::: Texto del documento

A mi amigo
Miguel le ponen todos los días encima de la mesa de su residencia un manojo de
lápices de colores para que los distinga y procure que esa realidad de madera
le devuelva del lugar donde su memoria se ha refugiado o vaga buscando refugio.
Lo suyo es Alzheimer, ya lo sabemos. Será difícil que se acuerde de quién era
el rey de España que una madrugada nos salvó de un golpe de Estado; de quién era
de verdad Adolfo Suárez, el falangista que llegó a ser el primer presidente de
la democracia transitoria que se iniciaba entonces. Miguel sabía por entonces
mucho de todo eso. En aquel tren que nos hizo recorrer el Cantábrico hablamos
de esas cosas e incluso nos dio tiempo a ver en un pueblo en fiestas el Teatro de Manolita Chén, envuelto en
melodrama y puntillas de vedette a ritmo de can-can.
Nadie
es muy optimista sobre que mi amigo pueda volver a la realidad de la que parece
huir y puede que hasta sea bueno, si no fuese porque algunas cosas, como la
ternura, son parte de esa realidad aunque se nos olvide de no usarlas. Él,
siempre inquieto, estaría igual de abochornado de la planicie social que España
vive, como un secarral inmenso rodeado de casas cerradas a cal y canto. Y más
sorprendido aún de que ese vacío sea el espejo de nuestra incapacidad de crecer
en vez de achicarnos hasta el nivel de lo anecdótico, que ha pasado a
convertirse en lo destacado, lo más notorio sobre nosotros.
(Foto Liberatión) |
No es una anécdota que ese rey
que reinó con la transición política surja ahora como la corona sucia de una
monarquía que acaba de cumplir cuatro decenios desde su
juramento, el de Juan Carlos I (22 de noviembre de 1975). Pero lo hemos convertido
en el tema político más importante del país, sobre el que se piden
comparecencias ministeriales, informes, investigaciones y, llegados a esto,
comparecencias reales. Para muchos, ese viejo y duradero acontecimiento que una
vedette de largas piernas ha vuelto a sacar a la luz, se ha convertido en la
clave de arco por donde la transición política se derrumba, por si ya estaba
poco deteriorada. O quizás se quiere que eso sea lo que la derrumbe.
Los nuevos republicanos y los viejos monárquicos
andan a la greña por ver quién llega antes con el pico y la pala para dar
entierro a ese periodo, al que le han puesto la vitola real alrededor del
cuello como la soga al condenado a la horca. La pobreza del secarral, ese Alzheimer
social que nos invade, quiere pasar por nuevo lo que ya sabíamos; por
ejemplarizante socialmente hablando, lo que no es sino un aditivo más del
espectáculo, porque nos aburrimos por inanición.
Medio país se rompe los hábitos frente a las
espacios rosa de las televisiones y los más sesudos medios de comunicación. “¡Es la bomba¡”, vienen a decir. Como si
fuésemos tan mayores, tan libres, que ya sacar del cajón los pañales sucios de
la infancia es un arrojo de democracia; como si el ensordecedor silencio
hipócrita que se ha mantenido durante decenios sobre esa cuestión fuera ajeno a
nosotros.

::::::

Solicitud escrita A :: Reproduce del texto del documento el fragmento que comienza en las palabras "Los nuevos republicanos" y termina después de "aburrimos por inanición.".
Solicitud escrita B ::
Responde según el texto del documento:
(i) ¿Qué le ponen a Miguel todos los días encima de la mesa de su residencia?
(ii) ¿Qué fecha se indica para el juramento de Juan Carlos I?
(iii) ¿Qué teatro vieron en un pueblo en fiestas durante el viaje en tren por el Cantábrico?
Solicitud escrita C :: ¿Qué cosas se piden, según el texto del documento, sobre el tema que se ha convertido en el más importante del país? Enuméralas todas.

::: Datos proporcionados

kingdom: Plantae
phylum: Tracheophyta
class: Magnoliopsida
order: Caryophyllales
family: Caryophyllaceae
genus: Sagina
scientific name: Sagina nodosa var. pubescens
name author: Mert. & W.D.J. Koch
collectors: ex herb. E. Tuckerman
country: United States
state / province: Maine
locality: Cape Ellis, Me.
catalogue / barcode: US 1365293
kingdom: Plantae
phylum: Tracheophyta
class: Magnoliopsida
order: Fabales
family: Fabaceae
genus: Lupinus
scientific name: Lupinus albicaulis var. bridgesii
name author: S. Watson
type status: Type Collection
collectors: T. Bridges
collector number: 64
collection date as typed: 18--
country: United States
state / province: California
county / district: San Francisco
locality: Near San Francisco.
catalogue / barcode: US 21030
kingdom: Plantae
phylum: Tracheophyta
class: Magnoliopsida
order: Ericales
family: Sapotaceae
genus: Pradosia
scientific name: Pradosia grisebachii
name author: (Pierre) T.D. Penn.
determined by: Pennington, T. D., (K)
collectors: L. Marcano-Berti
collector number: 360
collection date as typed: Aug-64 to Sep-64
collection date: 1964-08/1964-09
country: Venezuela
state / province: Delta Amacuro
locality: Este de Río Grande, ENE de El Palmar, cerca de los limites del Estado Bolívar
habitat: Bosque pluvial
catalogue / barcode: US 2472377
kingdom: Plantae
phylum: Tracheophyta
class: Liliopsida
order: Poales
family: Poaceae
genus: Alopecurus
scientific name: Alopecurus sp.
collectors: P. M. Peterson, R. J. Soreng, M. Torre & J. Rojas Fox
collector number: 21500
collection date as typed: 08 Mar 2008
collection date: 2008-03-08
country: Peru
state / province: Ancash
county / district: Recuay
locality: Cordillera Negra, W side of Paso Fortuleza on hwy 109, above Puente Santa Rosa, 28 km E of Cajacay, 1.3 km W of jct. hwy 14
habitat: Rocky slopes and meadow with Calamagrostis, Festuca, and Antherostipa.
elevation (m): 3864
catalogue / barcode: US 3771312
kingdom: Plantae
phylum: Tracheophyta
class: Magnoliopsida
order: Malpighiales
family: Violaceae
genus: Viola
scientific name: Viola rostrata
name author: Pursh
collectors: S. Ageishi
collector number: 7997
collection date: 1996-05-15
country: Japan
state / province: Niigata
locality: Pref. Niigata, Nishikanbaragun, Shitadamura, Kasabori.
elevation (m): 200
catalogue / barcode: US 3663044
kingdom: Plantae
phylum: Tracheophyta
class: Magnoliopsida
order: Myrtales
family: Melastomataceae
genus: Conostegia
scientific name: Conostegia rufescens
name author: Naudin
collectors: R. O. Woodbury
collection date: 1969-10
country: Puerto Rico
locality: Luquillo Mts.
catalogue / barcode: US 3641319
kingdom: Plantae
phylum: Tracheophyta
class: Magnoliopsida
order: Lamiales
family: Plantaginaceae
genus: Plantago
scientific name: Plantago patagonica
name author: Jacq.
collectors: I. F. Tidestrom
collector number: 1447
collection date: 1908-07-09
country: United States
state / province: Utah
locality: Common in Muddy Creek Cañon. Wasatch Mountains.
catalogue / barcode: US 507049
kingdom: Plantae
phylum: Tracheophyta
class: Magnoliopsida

::::::

Respuesta escrita A ::
Los nuevos republicanos y los viejos monárquicos
andan a la greña por ver quién llega antes con el pico y la pala para dar
entierro a ese periodo, al que le han puesto la vitola real alrededor del
cuello como la soga al condenado a la horca. La pobreza del secarral, ese Alzheimer
social que nos invade, quiere pasar por nuevo lo que ya sabíamos; por
ejemplarizante socialmente hablando, lo que no es sino un aditivo más del
espectáculo, porque nos aburrimos por inanición.

Respuesta escrita B ::
(i) Un manojo de lápices de colores.
(ii) El 22 de noviembre de 1975.
(iii) El Teatro de Manolita Chén.

Respuesta escrita C ::
- Comparecencias ministeriales
- Informes
- Investigaciones
- Comparecencias reales